Train orders were initially disseminated from the dispatcher to the stations along the line by telegraph. Samuel F. B. Morse first demonstrated a successful telegraph line in 1844, and a railroad-owned telegraph system was first used exclusively for dispatching trains by the Pennsylvania Railroad in Pittsburgh in 1854.
The telegraph system used by railroads required the use of only one wire running from station to station. The circuit return was earth ground, and the entire circuit was powered by batteries. An operator sending a message would make and break the circuit with his telegraph key. All other operators’ keys would be short-circuited to complete the series circuit and only one operator could send at a time.
Sounders at each operator’s location along the line would chatter with the keyed circuit interruptions caused by the sending telegraph key, and the information was coded into short “dots,” long “dashes,” longer “dashes,” and timed space intervals. This was the original American Morse Code, used by the railroads, and it differs from the International Morse Code commonly used in radio transmission… so if you’re familiar with the ‘radio morse, you may have some difficulty in deciphering the clicks heard emanating from our operator’s location.

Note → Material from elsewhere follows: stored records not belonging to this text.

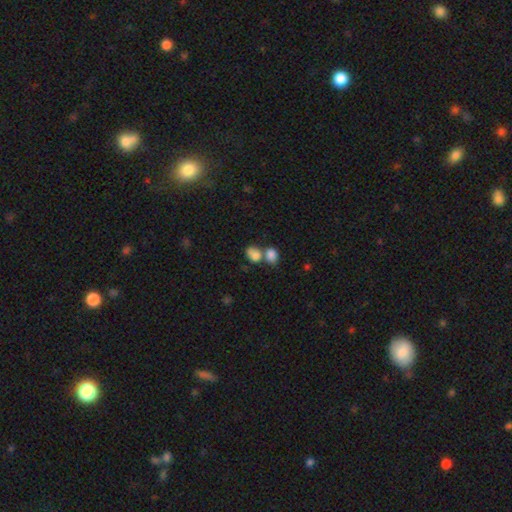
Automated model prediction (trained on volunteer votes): The model was most divided on "merging": merger: 58%, none: 28%, minor disturbance: 9%, major disturbance: 5%. More confident: smooth or featured — smooth (82%); how rounded — in between (67%).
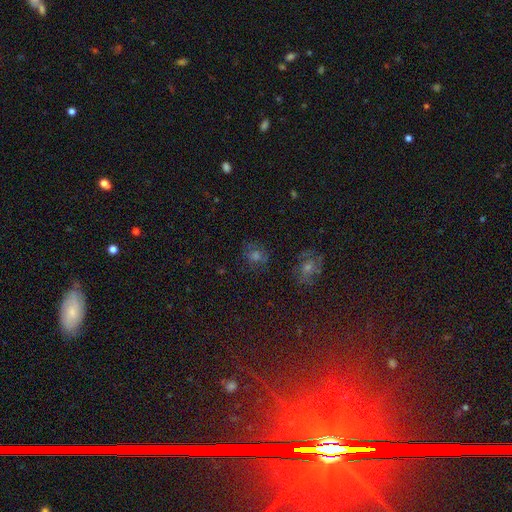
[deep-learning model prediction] Morphology: type=smooth (46%); merging=none (78%).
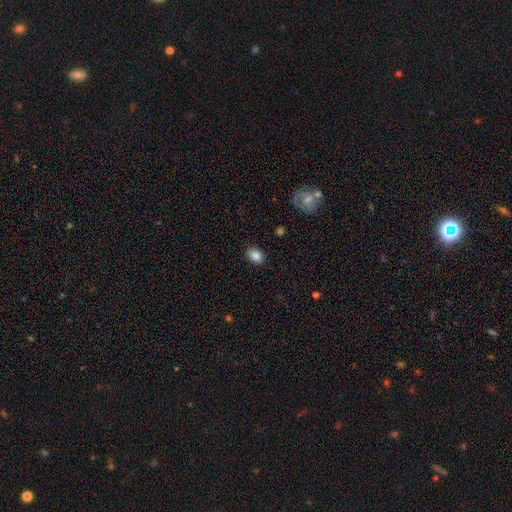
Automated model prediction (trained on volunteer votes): Smooth or featured? smooth (84%)
How rounded? in between (70%)
Merging? none (86%)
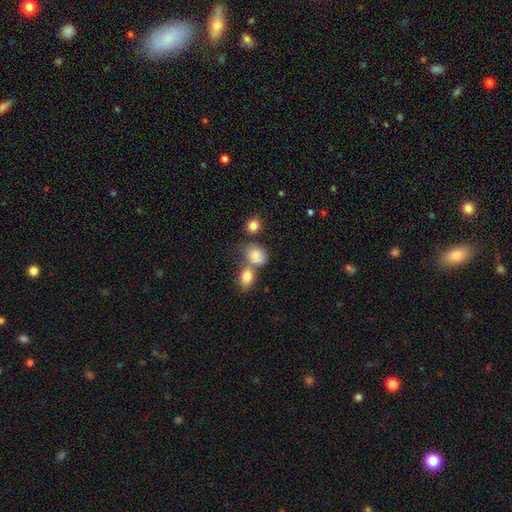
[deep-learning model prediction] smooth-or-featured: smooth: 81% | featured or disk: 10% | star or artifact: 9%
  how-rounded: in between: 59% | round: 40% | cigar-shaped: 1%
  merging: merger: 47% | none: 37% | minor disturbance: 12% | major disturbance: 5%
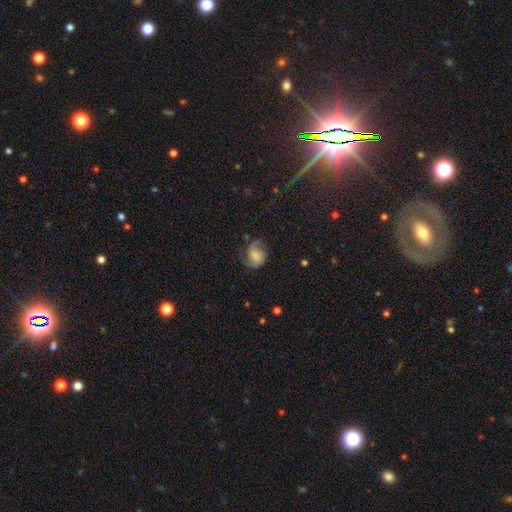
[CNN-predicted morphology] A smooth galaxy with no disk features (47%).

Vote fractions:
- Smooth or featured? smooth: 47% / featured or disk: 43% / star or artifact: 10%
- Merging? none: 51% / minor disturbance: 28% / major disturbance: 20% / merger: 2%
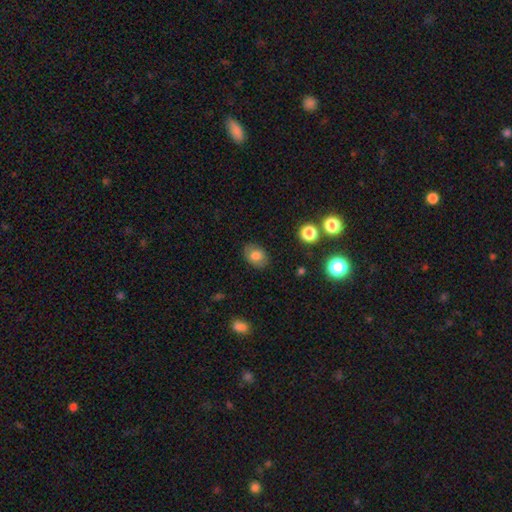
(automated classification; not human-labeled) Smooth or featured: smooth — 76% (featured or disk — 14%)
How rounded: in between — 71% (round — 28%)
Merging: none — 83% (minor disturbance — 12%)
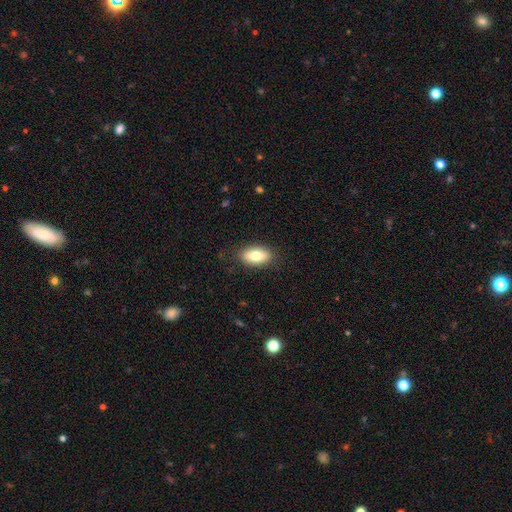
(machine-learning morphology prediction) Smooth or featured? Predicted: smooth (p=0.78). How rounded? Predicted: in between (p=0.91). Merging? Predicted: none (p=0.86).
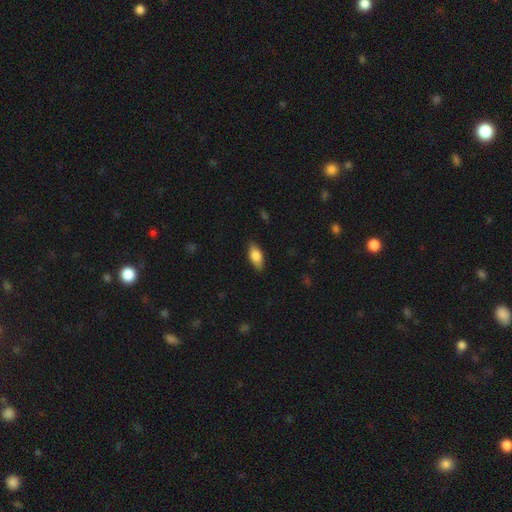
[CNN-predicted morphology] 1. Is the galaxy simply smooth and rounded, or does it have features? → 81% smooth, 12% featured or disk, 6% star or artifact.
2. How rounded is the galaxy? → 86% in between, 11% cigar-shaped, 3% round.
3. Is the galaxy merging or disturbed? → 86% none, 11% minor disturbance, 2% major disturbance, 1% merger.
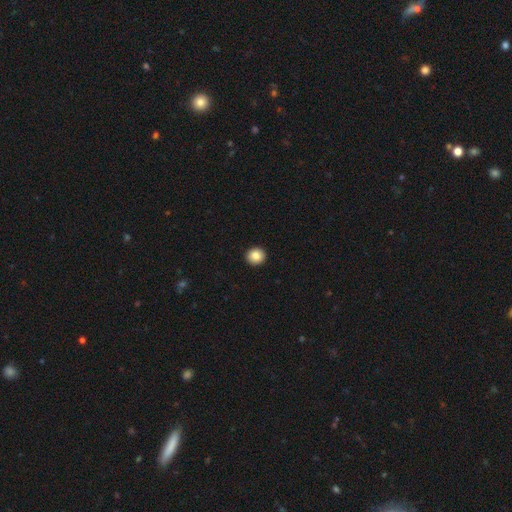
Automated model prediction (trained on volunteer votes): Smooth or featured: smooth — 86% (star or artifact — 9%)
How rounded: round — 89% (in between — 10%)
Merging: none — 93% (minor disturbance — 4%)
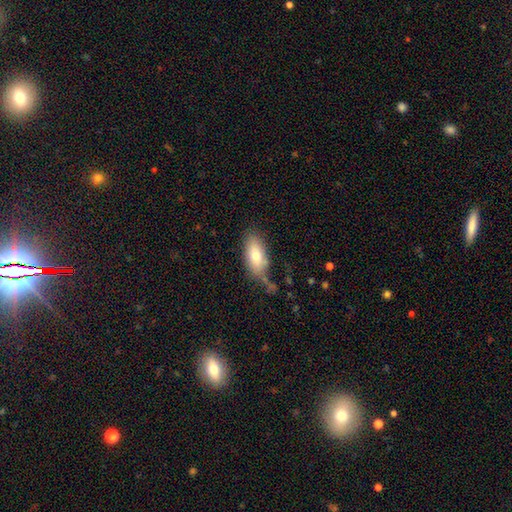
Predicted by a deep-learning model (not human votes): This is likely a smooth galaxy (75%). How rounded: clearly in between (90%). Merging: likely none (61%).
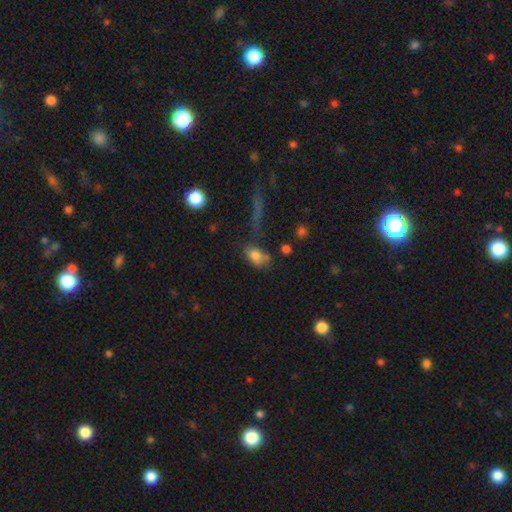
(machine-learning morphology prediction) This appears to be a smooth galaxy with no disk features (78%) that is in between round and cigar-shaped (85%). Merging: none (49%).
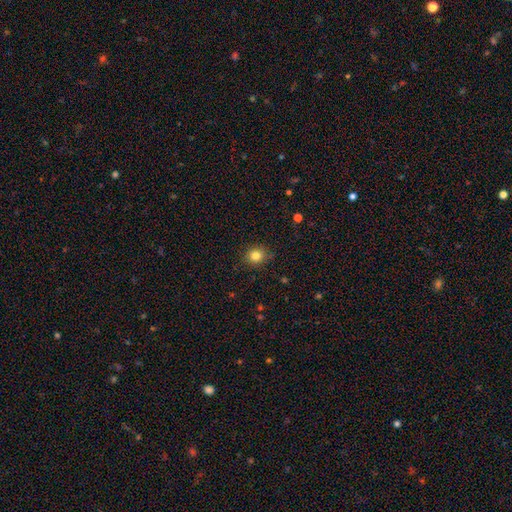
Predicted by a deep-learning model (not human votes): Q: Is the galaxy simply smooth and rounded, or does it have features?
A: smooth — 82%.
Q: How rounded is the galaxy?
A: round — 81%.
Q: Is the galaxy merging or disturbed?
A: none — 87%.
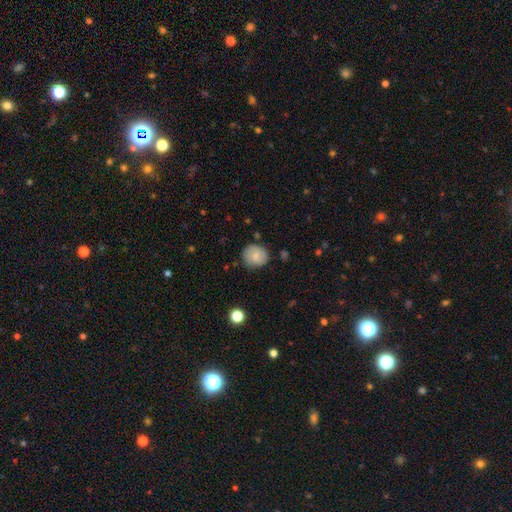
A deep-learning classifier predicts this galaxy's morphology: smooth 81%, featured or disk 12%, star or artifact 7%. Down the decision tree: how rounded — round (84%); merging — none (81%).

In addition to maintaining communications with the dispatcher and the train crews, the operator was also required to set the station clock. At a prescribed time each morning, the dispatcher would send, to each station on the line, the exact correct system time, to the second. Every operator would then set his station’s clock’s second hand to reflect that time. It was the responsibility of every train crew member then, as he came on duty, to set his “railroad approved” open-face, twenty-three-jewel, lever-set pocket watch to the station clock time.